기록된 데이터:
------------------------------------------------------------

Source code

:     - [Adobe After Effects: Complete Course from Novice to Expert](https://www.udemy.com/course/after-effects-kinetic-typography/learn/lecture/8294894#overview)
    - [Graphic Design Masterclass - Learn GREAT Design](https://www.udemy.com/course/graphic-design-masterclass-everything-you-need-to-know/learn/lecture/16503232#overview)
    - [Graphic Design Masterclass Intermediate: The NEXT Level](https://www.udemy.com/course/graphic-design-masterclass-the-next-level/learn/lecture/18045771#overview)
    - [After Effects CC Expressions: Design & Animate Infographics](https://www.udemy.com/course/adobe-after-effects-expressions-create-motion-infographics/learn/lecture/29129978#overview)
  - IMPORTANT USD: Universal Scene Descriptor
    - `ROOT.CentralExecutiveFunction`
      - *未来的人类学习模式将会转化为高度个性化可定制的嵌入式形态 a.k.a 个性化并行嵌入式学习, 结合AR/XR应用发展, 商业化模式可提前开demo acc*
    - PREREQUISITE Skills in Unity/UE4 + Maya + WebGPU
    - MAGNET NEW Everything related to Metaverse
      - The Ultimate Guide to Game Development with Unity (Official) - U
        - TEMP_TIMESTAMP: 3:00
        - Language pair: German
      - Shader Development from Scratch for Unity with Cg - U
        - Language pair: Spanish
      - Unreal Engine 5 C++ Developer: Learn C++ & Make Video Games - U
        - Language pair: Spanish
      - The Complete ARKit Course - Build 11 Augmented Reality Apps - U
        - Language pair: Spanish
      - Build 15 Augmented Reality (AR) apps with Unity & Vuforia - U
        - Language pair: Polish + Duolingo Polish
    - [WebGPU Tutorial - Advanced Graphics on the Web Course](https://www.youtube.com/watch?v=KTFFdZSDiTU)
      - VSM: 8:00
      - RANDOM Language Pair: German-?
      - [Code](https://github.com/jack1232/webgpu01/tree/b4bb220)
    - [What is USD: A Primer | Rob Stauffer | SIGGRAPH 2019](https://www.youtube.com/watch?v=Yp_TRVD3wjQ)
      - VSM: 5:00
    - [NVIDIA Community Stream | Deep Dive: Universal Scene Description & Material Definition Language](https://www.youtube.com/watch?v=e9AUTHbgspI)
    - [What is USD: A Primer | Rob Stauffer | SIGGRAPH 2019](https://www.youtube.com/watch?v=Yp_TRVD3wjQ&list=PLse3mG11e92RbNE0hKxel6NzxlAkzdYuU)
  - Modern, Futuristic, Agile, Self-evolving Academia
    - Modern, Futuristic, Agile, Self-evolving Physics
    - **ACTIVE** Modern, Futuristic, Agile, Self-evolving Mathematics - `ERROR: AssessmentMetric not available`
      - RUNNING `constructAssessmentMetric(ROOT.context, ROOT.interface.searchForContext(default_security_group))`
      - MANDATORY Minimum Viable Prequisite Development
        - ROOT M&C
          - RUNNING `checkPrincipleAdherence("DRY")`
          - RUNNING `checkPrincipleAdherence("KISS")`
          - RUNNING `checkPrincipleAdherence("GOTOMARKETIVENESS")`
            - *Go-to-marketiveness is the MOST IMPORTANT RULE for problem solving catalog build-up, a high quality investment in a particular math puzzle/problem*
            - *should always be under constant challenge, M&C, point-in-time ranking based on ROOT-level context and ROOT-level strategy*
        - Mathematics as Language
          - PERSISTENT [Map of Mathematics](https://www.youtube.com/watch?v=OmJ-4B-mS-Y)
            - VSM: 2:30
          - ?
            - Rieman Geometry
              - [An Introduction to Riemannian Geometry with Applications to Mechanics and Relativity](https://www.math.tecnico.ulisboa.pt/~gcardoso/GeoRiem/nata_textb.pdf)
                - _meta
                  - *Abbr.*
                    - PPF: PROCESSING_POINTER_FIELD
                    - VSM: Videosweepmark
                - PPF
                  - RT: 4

------------------------------------------------------------

* _지시 사항_
위에 나온 줄을 모두 한 글자도 바꾸지 말고 그대로 출력하세요.

* _답변 영역_
Source code

:     - [Adobe After Effects: Complete Course from Novice to Expert](https://www.udemy.com/course/after-effects-kinetic-typography/learn/lecture/8294894#overview)
    - [Graphic Design Masterclass - Learn GREAT Design](https://www.udemy.com/course/graphic-design-masterclass-everything-you-need-to-know/learn/lecture/16503232#overview)
    - [Graphic Design Masterclass Intermediate: The NEXT Level](https://www.udemy.com/course/graphic-design-masterclass-the-next-level/learn/lecture/18045771#overview)
    - [After Effects CC Expressions: Design & Animate Infographics](https://www.udemy.com/course/adobe-after-effects-expressions-create-motion-infographics/learn/lecture/29129978#overview)
  - IMPORTANT USD: Universal Scene Descriptor
    - `ROOT.CentralExecutiveFunction`
      - *未来的人类学习模式将会转化为高度个性化可定制的嵌入式形态 a.k.a 个性化并行嵌入式学习, 结合AR/XR应用发展, 商业化模式可提前开demo acc*
    - PREREQUISITE Skills in Unity/UE4 + Maya + WebGPU
    - MAGNET NEW Everything related to Metaverse
      - The Ultimate Guide to Game Development with Unity (Official) - U
        - TEMP_TIMESTAMP: 3:00
        - Language pair: German
      - Shader Development from Scratch for Unity with Cg - U
        - Language pair: Spanish
      - Unreal Engine 5 C++ Developer: Learn C++ & Make Video Games - U
        - Language pair: Spanish
      - The Complete ARKit Course - Build 11 Augmented Reality Apps - U
        - Language pair: Spanish
      - Build 15 Augmented Reality (AR) apps with Unity & Vuforia - U
        - Language pair: Polish + Duolingo Polish
    - [WebGPU Tutorial - Advanced Graphics on the Web Course](https://www.youtube.com/watch?v=KTFFdZSDiTU)
      - VSM: 8:00
      - RANDOM Language Pair: German-?
      - [Code](https://github.com/jack1232/webgpu01/tree/b4bb220)
    - [What is USD: A Primer | Rob Stauffer | SIGGRAPH 2019](https://www.youtube.com/watch?v=Yp_TRVD3wjQ)
      - VSM: 5:00
    - [NVIDIA Community Stream | Deep Dive: Universal Scene Description & Material Definition Language](https://www.youtube.com/watch?v=e9AUTHbgspI)
    - [What is USD: A Primer | Rob Stauffer | SIGGRAPH 2019](https://www.youtube.com/watch?v=Yp_TRVD3wjQ&list=PLse3mG11e92RbNE0hKxel6NzxlAkzdYuU)
  - Modern, Futuristic, Agile, Self-evolving Academia
    - Modern, Futuristic, Agile, Self-evolving Physics
    - **ACTIVE** Modern, Futuristic, Agile, Self-evolving Mathematics - `ERROR: AssessmentMetric not available`
      - RUNNING `constructAssessmentMetric(ROOT.context, ROOT.interface.searchForContext(default_security_group))`
      - MANDATORY Minimum Viable Prequisite Development
        - ROOT M&C
          - RUNNING `checkPrincipleAdherence("DRY")`
          - RUNNING `checkPrincipleAdherence("KISS")`
          - RUNNING `checkPrincipleAdherence("GOTOMARKETIVENESS")`
            - *Go-to-marketiveness is the MOST IMPORTANT RULE for problem solving catalog build-up, a high quality investment in a particular math puzzle/problem*
            - *should always be under constant challenge, M&C, point-in-time ranking based on ROOT-level context and ROOT-level strategy*
        - Mathematics as Language
          - PERSISTENT [Map of Mathematics](https://www.youtube.com/watch?v=OmJ-4B-mS-Y)
            - VSM: 2:30
          - ?
            - Rieman Geometry
              - [An Introduction to Riemannian Geometry with Applications to Mechanics and Relativity](https://www.math.tecnico.ulisboa.pt/~gcardoso/GeoRiem/nata_textb.pdf)
                - _meta
                  - *Abbr.*
                    - PPF: PROCESSING_POINTER_FIELD
                    - VSM: Videosweepmark
                - PPF
                  - RT: 4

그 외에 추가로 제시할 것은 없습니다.